The play’s first public reading (with actress Lee Ann Hoover playing Monroe) will take place on December 27 (tomorrow night), at 8 pm in The Becton Theatre on the campus of Fairleigh Dickinson in Teaneck, North Jersey.

‘Blonde Bombshell Bursts Over Bement’

Marilyn arrives at Willard Airport, Illinois

A rare photo of Marilyn en route to Bement in 1955 has been posted at the East Illinois News-Gazette today:

“Marilyn Monroe made headlines — literally — when she arrived on Ozark Airlines at the University of Illinois Airport on Aug. 7, 1955. The movie star’s destination: Bement to judge a beard contest as part of the village’s centennial celebration. ‘Blonde Bombshell Bursts Over Bement’ blared the headline in The News-Gazette.”

Fox Publicist Julian Myers Dies

Legendary Hollywood Publicist Julian Myers showing his Amingo Day cufflinks

Writing for Deadline, Pete Hammond recalls his friend, Julian Myers – ‘the ultimate Hollywood press agent’ – who died on Saturday, December 21st.
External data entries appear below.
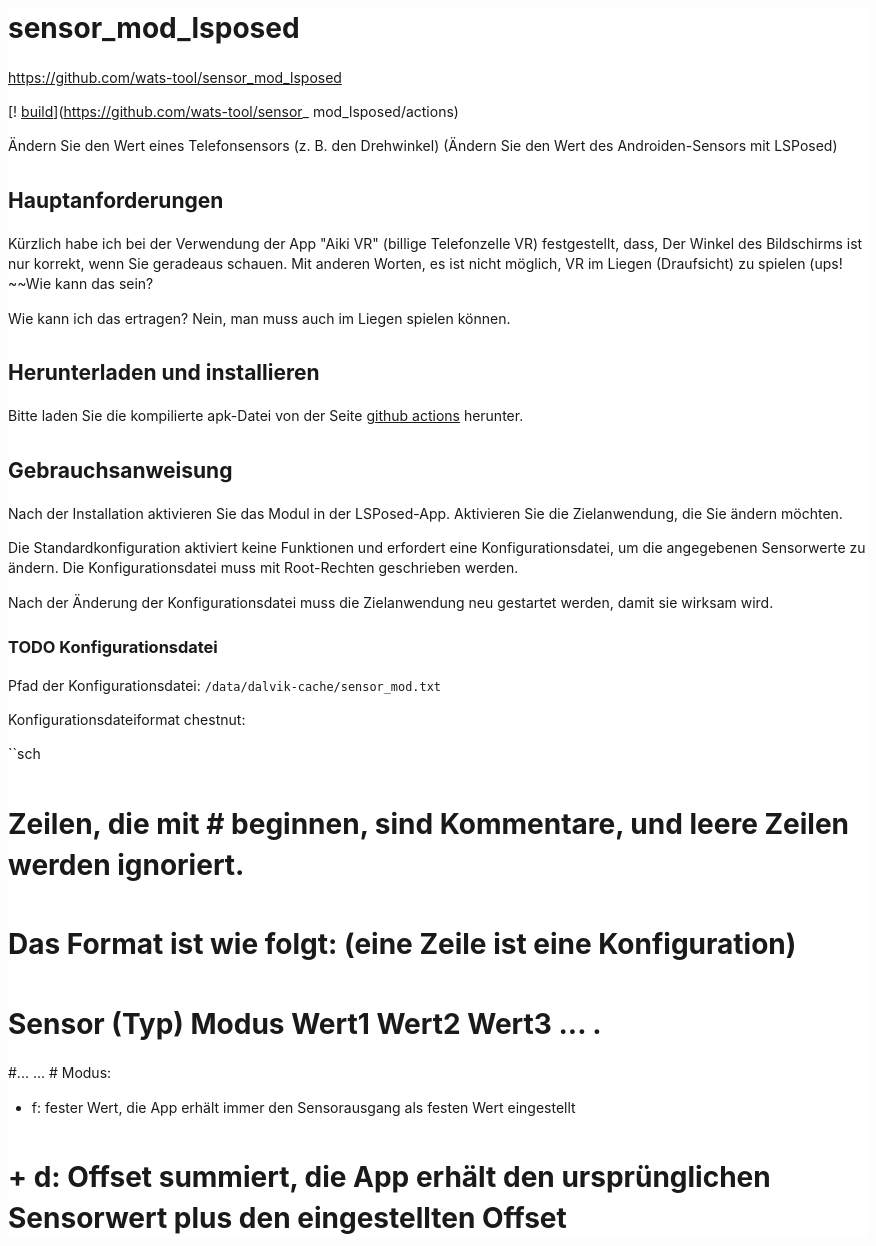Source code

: # sensor_mod_lsposed
<https://github.com/wats-tool/sensor_mod_lsposed>

[! [build](https://github.com/wats-tool/sensor_mod_lsposed/actions/workflows/ci.yml/badge.svg)](https://github.com/wats-tool/sensor_ mod_lsposed/actions)

Ändern Sie den Wert eines Telefonsensors (z. B. den Drehwinkel)
(Ändern Sie den Wert des Androiden-Sensors mit LSPosed)


## Hauptanforderungen

Kürzlich habe ich bei der Verwendung der App "Aiki VR" (billige Telefonzelle VR) festgestellt, dass,
Der Winkel des Bildschirms ist nur korrekt, wenn Sie geradeaus schauen.
Mit anderen Worten, es ist nicht möglich, VR im Liegen (Draufsicht) zu spielen (ups! ~~Wie kann das sein?

Wie kann ich das ertragen?
Nein, man muss auch im Liegen spielen können.


## Herunterladen und installieren

Bitte laden Sie die kompilierte apk-Datei von der Seite [github actions](https://github.com/wats-tool/sensor_mod_lsposed/actions) herunter.


## Gebrauchsanweisung

Nach der Installation aktivieren Sie das Modul in der LSPosed-App.
Aktivieren Sie die Zielanwendung, die Sie ändern möchten.

Die Standardkonfiguration aktiviert keine Funktionen und erfordert eine Konfigurationsdatei, um die angegebenen Sensorwerte zu ändern.
Die Konfigurationsdatei muss mit Root-Rechten geschrieben werden.

Nach der Änderung der Konfigurationsdatei muss die Zielanwendung neu gestartet werden, damit sie wirksam wird.

### TODO Konfigurationsdatei

Pfad der Konfigurationsdatei: `/data/dalvik-cache/sensor_mod.txt`

Konfigurationsdateiformat chestnut:

``sch
# Zeilen, die mit # beginnen, sind Kommentare, und leere Zeilen werden ignoriert.
#
# Das Format ist wie folgt: (eine Zeile ist eine Konfiguration)
# Sensor (Typ) Modus Wert1 Wert2 Wert3 ... .
#...
... # Modus:
+ f: fester Wert, die App erhält immer den Sensorausgang als festen Wert eingestellt
# + d: Offset summiert, die App erhält den ursprünglichen Sensorwert plus den eingestellten Offset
“He started off as nearly  a charter member of USC’s Film School in 1937 and then worked in Columbia’s story department , but it was landing his job  in the Fox publicity department in 1949 that really got things cooking for him. That was about the same time as Fox’s most famous star, Marilyn Monroe also started. Julian would often tell me about those days when he would have to go try to get the famously difficult actress out of bed and on to the set. He wasn’t her publicist as some outlets wrongly said in their headlines today, he was a loyal studio publicist – or more accurately press agent – who had 20th’s back in those days. One of his earliest encounters with her was in 1950 when she had a small role in the iconic Fox Oscar winner, All About Eve. In pure ‘press agent’ fashion he even got  the Hollywood Roosevelt Hotel to block  out all the letters in its neon sign except ‘EVE’ when the film had its premiere across the street at Grauman’s Chinese.”

Marilyn at the Oscars, 1951
Marilyn at the Oscars, 1951

Marilyn does not seem to have attended the premiere, captured on newsreel from November 13, 1950. However, she did later present an Oscar to Thomas H. Moulton for Best Sound Recording on the film.

Julian Myers worked at Fox until 1961. In 2013, Myers shared his memories of Marilyn in a TV interview. He recalled accompanying her to visit troops at San Pedro. (He may be referring to her visiting the USS Benham in 1951, or Camp Pendleton in 1952.)

En route, they stopped at a gas station where Marilyn spent 45 minutes in the powder room. Despite her tardiness, the troops loved her.

Myers remembered Marilyn as an insecure young woman who never thought of herself as a sex symbol. “I was the only guy trying to get her out of bed,” he joked, noting that he “was a happily married man.”